Kalman Filter
Control Theory 4


When I can, I point to other online resources that sufficiently explain or illustrate material because I don't like duplicating work. This guide to Kalman filters is very well written in my opinion and includes graphics which I couldn't hope to replicate (I don't do graphics design well). Apparently he used Photoshop and a stylus.

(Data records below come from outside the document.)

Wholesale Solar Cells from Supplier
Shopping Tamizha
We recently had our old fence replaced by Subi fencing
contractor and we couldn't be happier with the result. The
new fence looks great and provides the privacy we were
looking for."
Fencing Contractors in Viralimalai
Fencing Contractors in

Now that the theoretical groundwork has been laid, I'm going to present a Kalman filter implementation written in C++ that our team used in 2013. That year, we our robot had a flywheel and we needed to measure its speed. We used a Hall's Effect sensor to produce analog voltage pulses from gear teeth rotating by it. A Schmitt trigger was used to turn these analog voltages into well defined digital values we could count in software. The speeds calculated where really noisy, so we employed a filter to allow the use of larger Kd terms in the flywheel's PID controller to decrease settling time (see CT 1 for more on PID controllers). This implementation only used one input, so it functioned like a sophisticated averaging technique. It did, however, work much better than a rolling average filter; it filtered the noise out sufficiently while introducing less lag.


Filter Tuning

Normally, one would gather sample measurements to determine the optimum values for the process noise Q and measurement noise R. I didn't know how to do that in 2013, so I found values that worked through trial and error. That only took about an hour, but I don't see that process working for more complicated systems which use multidimensional Kalman filters.